(Dataset entries)
-------
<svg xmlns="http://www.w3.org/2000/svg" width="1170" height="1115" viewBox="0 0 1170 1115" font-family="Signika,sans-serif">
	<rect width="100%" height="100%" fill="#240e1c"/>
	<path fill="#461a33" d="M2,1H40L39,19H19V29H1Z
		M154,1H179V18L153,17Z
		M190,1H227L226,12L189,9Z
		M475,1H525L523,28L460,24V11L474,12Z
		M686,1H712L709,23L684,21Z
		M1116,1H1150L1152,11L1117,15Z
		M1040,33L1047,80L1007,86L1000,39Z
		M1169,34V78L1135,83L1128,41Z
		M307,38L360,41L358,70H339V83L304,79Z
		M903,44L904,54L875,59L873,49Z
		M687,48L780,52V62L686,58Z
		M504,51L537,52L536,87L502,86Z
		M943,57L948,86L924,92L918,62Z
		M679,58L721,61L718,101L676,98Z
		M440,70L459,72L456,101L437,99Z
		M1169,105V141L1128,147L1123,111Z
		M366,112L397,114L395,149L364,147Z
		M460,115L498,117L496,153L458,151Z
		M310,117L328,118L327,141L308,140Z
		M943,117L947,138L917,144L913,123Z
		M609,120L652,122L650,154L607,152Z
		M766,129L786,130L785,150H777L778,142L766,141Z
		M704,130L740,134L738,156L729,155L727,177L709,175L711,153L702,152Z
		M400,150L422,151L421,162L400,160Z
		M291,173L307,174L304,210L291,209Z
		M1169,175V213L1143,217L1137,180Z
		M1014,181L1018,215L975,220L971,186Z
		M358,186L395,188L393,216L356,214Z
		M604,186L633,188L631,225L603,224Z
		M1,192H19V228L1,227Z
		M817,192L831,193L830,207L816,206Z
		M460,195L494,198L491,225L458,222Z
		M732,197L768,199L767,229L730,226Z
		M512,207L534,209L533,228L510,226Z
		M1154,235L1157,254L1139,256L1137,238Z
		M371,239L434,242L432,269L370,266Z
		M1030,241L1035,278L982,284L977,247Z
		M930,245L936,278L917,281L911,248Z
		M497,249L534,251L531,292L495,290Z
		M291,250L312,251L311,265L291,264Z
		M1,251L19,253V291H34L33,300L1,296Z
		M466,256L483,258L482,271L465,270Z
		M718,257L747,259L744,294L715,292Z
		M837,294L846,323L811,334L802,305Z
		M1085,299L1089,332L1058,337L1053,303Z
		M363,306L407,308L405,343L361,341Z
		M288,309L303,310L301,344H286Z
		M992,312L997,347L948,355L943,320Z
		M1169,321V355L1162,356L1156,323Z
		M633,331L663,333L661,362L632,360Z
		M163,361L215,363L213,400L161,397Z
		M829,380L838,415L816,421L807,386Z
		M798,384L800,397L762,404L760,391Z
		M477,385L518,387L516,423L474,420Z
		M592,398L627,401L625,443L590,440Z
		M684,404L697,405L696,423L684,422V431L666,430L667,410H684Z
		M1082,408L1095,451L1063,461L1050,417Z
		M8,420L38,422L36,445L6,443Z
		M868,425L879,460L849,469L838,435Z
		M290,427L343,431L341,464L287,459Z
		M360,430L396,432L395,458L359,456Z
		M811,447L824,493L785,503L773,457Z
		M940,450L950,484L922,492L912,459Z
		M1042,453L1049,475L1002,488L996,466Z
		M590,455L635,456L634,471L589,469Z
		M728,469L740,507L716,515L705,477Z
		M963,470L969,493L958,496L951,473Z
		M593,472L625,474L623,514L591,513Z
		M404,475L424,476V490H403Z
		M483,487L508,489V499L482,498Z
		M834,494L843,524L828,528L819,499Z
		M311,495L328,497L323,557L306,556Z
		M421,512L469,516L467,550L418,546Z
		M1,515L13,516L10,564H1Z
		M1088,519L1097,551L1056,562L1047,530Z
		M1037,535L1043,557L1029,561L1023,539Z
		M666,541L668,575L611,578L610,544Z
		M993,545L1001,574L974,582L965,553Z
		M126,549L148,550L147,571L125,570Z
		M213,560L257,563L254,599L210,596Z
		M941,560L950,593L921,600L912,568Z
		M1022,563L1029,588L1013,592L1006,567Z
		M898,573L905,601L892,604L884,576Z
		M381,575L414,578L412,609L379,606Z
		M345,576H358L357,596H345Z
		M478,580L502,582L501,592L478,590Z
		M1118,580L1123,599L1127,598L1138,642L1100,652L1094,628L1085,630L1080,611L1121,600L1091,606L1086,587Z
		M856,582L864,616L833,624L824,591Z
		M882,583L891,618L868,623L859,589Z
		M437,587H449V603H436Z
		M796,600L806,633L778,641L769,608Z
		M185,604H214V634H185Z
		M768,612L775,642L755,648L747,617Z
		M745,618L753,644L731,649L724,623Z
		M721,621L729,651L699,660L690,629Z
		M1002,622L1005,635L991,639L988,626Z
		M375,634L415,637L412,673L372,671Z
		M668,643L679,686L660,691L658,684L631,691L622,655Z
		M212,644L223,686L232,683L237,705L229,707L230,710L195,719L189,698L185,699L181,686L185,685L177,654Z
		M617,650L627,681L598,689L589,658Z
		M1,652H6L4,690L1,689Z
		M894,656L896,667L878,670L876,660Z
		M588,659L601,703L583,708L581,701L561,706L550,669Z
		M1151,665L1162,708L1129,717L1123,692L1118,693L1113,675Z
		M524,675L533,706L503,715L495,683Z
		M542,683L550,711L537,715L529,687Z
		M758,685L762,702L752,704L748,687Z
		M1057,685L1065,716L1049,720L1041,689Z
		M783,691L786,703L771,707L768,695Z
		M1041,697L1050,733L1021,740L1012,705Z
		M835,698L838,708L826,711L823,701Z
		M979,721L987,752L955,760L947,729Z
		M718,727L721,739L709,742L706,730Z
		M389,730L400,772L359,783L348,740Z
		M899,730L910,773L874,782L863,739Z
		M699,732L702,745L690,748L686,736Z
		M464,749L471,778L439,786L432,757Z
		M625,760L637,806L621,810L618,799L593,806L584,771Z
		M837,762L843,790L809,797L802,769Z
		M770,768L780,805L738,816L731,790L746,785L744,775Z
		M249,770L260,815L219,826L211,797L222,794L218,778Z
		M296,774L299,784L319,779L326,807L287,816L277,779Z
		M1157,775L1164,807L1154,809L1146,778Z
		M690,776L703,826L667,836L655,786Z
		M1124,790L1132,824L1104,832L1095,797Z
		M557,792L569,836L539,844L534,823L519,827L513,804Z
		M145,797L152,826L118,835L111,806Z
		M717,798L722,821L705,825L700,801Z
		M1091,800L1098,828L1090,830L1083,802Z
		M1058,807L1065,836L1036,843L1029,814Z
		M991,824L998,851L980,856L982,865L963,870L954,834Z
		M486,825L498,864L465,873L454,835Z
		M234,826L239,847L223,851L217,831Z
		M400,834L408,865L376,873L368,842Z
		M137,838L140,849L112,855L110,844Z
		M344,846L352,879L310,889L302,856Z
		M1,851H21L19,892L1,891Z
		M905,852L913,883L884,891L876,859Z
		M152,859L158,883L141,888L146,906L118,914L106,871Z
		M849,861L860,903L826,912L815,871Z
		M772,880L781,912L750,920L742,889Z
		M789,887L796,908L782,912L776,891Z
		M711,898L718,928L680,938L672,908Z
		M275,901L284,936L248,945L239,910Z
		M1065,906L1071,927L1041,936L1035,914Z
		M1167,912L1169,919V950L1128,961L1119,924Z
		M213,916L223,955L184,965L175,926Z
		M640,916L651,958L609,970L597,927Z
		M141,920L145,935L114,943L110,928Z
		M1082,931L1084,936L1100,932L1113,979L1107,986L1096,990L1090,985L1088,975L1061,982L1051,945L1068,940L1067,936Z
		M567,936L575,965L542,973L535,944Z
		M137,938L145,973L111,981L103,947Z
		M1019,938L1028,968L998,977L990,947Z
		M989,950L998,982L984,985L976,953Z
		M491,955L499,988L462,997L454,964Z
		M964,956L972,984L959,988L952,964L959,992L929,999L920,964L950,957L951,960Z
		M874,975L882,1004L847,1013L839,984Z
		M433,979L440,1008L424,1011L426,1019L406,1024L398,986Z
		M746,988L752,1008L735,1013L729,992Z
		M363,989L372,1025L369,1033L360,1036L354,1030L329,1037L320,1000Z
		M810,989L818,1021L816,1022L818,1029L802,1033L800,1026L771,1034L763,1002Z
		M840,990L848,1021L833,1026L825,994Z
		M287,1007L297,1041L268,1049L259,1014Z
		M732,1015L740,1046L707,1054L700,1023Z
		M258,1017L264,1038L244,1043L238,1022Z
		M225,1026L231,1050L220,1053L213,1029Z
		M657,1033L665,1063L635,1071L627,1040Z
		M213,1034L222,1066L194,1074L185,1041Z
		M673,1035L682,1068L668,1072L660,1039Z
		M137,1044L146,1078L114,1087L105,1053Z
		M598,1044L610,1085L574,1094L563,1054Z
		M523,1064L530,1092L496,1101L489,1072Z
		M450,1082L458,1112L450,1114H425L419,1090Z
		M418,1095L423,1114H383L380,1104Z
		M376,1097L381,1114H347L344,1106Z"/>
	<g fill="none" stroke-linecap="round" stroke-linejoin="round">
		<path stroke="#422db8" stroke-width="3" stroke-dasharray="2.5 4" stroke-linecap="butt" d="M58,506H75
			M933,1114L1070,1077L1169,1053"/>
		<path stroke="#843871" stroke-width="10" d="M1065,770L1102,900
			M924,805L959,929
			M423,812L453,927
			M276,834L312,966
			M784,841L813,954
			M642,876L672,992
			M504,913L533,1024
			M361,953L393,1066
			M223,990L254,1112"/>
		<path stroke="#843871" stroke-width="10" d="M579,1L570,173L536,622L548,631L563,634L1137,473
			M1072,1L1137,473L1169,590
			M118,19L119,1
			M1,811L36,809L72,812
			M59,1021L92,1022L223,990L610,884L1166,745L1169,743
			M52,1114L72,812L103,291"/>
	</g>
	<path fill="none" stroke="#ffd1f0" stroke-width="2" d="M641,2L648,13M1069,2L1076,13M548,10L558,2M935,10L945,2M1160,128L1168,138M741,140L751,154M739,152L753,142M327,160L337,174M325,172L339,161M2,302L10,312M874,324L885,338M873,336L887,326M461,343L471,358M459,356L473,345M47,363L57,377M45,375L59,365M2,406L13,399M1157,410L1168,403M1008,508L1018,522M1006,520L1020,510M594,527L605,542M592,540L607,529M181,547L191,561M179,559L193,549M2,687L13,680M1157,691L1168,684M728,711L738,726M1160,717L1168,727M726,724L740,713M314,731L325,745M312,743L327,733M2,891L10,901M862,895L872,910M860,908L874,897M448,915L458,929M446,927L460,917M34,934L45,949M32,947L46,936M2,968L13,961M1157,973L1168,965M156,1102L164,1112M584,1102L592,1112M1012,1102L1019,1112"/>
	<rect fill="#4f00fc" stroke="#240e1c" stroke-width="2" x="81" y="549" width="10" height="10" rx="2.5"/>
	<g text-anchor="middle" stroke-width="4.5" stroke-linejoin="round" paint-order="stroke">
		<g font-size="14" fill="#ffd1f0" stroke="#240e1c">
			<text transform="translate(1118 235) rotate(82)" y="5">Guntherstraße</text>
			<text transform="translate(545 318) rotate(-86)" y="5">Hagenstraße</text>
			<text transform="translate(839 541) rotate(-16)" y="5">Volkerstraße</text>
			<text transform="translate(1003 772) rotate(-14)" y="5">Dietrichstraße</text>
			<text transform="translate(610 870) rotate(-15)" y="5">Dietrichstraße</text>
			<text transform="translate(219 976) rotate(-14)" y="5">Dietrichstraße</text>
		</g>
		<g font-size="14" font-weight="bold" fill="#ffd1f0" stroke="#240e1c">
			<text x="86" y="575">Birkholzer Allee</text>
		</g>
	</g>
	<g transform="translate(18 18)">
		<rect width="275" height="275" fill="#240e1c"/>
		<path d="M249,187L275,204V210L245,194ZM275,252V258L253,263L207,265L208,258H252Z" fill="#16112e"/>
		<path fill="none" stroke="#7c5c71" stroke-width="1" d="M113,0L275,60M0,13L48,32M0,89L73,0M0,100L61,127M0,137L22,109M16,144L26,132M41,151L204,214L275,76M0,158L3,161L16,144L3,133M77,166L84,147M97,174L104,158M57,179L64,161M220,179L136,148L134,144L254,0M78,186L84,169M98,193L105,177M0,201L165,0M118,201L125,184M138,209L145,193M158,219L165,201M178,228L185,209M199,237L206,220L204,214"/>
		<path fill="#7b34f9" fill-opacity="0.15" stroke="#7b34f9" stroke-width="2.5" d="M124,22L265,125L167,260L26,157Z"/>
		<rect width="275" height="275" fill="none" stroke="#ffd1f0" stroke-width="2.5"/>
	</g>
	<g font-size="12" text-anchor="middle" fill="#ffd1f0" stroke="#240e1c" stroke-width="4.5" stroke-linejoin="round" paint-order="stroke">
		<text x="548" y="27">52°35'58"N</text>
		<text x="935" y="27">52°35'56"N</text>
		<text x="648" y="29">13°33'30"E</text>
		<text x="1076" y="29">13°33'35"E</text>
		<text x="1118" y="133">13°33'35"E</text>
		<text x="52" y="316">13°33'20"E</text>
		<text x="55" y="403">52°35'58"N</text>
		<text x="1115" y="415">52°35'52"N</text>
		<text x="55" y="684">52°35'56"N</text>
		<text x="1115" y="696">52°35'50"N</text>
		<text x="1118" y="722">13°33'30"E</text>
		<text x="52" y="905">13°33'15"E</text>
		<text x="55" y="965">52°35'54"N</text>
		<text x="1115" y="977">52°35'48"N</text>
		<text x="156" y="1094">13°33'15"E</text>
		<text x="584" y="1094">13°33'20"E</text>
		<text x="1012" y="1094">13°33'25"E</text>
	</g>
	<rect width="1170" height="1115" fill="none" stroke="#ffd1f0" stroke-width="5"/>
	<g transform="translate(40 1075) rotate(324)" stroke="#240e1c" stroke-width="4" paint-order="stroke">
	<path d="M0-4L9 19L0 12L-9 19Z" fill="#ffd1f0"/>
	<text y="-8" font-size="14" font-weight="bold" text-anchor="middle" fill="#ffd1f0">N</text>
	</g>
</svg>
-------
▶ **What you have to do**:
State the number of lines above that hold the word "linecap", and say nothing else.

▶ **Exercise response**:
2